ACTION ITEM
Of all the lines below, return only those starting with the line holding "index pip: (602, 177)" and going on through the line holding "ring mcp: (1246, 881)", exactly as written.
***** DATASET EXCERPTS
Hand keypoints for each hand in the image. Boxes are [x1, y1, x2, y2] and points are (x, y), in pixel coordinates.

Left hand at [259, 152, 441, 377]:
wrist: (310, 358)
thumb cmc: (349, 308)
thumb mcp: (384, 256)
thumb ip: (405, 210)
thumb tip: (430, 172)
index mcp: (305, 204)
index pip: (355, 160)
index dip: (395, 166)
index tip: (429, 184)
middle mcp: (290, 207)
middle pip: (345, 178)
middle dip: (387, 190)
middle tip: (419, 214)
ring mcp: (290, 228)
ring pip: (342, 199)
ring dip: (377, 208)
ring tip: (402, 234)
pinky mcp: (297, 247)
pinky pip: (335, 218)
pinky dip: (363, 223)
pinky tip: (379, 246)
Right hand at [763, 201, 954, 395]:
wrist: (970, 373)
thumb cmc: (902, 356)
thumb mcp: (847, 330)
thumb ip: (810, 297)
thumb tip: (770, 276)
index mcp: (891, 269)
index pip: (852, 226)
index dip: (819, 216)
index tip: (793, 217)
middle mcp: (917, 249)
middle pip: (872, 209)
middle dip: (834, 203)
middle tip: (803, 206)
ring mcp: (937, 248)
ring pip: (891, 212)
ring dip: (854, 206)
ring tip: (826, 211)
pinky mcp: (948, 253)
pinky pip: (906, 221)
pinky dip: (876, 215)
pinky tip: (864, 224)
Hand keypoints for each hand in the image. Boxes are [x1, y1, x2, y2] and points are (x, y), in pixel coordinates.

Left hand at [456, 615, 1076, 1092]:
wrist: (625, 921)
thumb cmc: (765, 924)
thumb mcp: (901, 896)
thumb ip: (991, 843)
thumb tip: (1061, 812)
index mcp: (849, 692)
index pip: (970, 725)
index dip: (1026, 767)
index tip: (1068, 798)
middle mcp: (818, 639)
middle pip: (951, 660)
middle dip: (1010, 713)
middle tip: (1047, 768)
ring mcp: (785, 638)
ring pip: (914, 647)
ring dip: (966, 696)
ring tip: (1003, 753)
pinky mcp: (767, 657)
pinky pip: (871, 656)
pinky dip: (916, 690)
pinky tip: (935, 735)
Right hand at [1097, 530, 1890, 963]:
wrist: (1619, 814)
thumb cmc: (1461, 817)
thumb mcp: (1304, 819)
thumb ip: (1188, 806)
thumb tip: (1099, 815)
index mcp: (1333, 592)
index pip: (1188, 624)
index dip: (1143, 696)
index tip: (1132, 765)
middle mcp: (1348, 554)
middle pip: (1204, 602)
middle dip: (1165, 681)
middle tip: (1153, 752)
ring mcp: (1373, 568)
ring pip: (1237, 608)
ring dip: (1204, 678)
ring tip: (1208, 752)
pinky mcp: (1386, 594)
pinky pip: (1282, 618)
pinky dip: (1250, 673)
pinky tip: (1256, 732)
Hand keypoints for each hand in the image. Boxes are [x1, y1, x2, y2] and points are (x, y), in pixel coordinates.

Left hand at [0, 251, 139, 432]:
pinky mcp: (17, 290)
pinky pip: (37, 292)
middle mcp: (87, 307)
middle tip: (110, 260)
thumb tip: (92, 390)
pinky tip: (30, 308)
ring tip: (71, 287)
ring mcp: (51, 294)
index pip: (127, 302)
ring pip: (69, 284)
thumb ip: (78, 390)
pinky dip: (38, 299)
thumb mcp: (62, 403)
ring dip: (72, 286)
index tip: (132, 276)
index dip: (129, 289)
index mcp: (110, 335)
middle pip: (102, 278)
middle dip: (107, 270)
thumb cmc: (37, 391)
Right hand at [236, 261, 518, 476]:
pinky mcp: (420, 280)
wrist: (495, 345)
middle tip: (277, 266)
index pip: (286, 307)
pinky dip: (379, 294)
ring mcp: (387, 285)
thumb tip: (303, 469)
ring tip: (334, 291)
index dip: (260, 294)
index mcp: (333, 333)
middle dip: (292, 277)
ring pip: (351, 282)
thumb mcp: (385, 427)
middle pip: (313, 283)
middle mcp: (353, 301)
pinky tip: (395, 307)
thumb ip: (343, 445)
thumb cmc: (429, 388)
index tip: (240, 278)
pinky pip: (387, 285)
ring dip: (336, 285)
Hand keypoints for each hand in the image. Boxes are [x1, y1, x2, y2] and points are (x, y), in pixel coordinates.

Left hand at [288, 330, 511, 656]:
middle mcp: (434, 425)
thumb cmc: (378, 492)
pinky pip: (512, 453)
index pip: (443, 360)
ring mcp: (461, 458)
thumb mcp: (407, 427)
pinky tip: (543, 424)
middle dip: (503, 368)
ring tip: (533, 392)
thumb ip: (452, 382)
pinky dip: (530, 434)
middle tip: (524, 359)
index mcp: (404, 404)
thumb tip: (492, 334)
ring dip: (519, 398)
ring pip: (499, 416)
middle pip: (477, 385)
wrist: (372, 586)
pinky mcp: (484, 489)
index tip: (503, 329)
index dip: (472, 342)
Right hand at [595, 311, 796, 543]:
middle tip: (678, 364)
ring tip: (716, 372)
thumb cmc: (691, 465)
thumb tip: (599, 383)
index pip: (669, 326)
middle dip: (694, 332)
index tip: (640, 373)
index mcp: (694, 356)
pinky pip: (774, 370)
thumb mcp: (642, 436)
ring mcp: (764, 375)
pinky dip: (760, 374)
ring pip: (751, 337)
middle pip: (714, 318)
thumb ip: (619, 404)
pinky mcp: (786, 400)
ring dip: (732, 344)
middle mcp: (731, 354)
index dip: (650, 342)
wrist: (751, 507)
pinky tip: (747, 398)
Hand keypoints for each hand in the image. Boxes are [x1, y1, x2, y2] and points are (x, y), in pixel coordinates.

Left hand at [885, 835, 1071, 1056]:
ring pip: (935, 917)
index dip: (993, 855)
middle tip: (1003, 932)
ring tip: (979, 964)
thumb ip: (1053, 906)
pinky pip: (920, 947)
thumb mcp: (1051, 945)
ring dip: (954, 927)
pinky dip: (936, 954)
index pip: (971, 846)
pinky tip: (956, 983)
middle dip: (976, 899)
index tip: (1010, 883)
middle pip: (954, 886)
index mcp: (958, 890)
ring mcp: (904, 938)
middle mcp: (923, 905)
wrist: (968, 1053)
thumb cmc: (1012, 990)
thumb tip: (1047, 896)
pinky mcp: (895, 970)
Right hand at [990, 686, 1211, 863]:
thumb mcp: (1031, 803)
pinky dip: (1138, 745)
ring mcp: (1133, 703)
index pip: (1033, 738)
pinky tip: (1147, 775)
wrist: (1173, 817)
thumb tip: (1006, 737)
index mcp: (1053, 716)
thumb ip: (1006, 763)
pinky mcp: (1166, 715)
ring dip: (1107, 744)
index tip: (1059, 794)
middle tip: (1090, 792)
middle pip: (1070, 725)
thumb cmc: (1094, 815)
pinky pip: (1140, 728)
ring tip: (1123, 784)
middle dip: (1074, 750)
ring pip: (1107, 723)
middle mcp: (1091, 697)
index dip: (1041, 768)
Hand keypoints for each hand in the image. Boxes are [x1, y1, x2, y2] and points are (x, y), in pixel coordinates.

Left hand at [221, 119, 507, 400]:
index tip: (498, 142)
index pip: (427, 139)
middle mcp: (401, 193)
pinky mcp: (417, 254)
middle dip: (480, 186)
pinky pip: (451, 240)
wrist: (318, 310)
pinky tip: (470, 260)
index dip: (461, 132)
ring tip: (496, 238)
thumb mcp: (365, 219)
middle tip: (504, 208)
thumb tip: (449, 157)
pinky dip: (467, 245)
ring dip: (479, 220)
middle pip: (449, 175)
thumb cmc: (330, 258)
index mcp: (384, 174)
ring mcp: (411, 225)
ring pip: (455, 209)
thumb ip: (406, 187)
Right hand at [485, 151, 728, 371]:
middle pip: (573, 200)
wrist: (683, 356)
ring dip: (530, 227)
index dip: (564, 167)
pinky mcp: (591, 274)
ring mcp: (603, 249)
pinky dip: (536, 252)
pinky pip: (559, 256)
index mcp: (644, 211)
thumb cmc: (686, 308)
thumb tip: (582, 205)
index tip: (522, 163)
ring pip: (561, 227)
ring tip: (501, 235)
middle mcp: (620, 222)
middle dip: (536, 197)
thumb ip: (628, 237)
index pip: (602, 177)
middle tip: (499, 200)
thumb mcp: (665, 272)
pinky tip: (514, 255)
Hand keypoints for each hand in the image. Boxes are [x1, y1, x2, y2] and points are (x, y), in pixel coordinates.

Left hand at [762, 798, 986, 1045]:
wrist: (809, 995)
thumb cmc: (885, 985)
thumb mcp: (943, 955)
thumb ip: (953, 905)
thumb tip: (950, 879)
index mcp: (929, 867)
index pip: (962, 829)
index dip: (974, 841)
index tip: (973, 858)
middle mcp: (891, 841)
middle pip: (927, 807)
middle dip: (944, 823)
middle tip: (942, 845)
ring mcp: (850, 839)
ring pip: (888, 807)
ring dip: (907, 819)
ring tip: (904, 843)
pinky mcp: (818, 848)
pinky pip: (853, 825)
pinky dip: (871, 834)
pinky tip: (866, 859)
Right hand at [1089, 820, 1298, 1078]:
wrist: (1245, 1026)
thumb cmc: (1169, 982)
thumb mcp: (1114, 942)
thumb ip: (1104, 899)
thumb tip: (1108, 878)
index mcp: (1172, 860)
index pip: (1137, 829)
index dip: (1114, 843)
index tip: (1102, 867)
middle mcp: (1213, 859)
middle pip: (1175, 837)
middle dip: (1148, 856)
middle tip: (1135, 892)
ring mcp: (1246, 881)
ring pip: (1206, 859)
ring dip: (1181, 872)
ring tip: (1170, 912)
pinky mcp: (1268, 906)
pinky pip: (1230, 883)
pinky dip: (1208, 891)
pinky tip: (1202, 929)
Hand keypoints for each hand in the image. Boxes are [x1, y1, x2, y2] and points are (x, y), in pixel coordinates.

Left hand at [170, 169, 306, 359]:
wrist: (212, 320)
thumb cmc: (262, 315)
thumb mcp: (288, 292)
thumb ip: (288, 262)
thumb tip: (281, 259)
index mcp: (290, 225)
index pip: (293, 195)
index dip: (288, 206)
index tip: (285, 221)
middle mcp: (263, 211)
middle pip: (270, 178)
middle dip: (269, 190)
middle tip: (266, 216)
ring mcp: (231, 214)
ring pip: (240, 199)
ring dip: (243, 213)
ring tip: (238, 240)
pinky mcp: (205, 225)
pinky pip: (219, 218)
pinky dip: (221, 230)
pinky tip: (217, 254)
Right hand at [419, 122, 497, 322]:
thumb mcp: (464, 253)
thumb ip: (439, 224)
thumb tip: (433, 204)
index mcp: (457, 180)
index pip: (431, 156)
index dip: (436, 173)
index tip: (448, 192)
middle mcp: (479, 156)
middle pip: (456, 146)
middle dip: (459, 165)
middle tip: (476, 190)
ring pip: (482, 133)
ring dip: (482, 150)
**********
THE ANSWER
index pip: (602, 177)
middle tip: (499, 200)
thumb mcp: (665, 272)
pinky tip: (514, 255)
Hand keypoints for each hand in the image. Boxes are [x1, y1, x2, y2] and points are (x, y), in pixel coordinates.

Left hand at [762, 798, 986, 1045]:
wrist: (809, 995)
thumb cmc: (885, 985)
thumb mcp: (943, 955)
thumb ip: (953, 905)
thumb tip: (950, 879)
index mcp: (929, 867)
index pip: (962, 829)
index dip: (974, 841)
index tip: (973, 858)
middle mcp: (891, 841)
middle pip: (927, 807)
middle dip: (944, 823)
middle tip: (942, 845)
ring mcp: (850, 839)
ring pip: (888, 807)
ring dip: (907, 819)
ring tip: (904, 843)
pinky mcp: (818, 848)
pinky pip: (853, 825)
pinky dip: (871, 834)
pinky tip: (866, 859)
Right hand at [1089, 820, 1298, 1078]:
wrist: (1245, 1026)
thumb cmc: (1169, 982)
thumb mcp: (1114, 942)
thumb ip: (1104, 899)
thumb tip: (1108, 878)
index mcp: (1172, 860)
index pip: (1137, 829)
index dip: (1114, 843)
index tip: (1102, 867)
middle mcp: (1213, 859)
middle pip: (1175, 837)
middle dip: (1148, 856)
middle tip: (1135, 892)
ring mcp: (1246, 881)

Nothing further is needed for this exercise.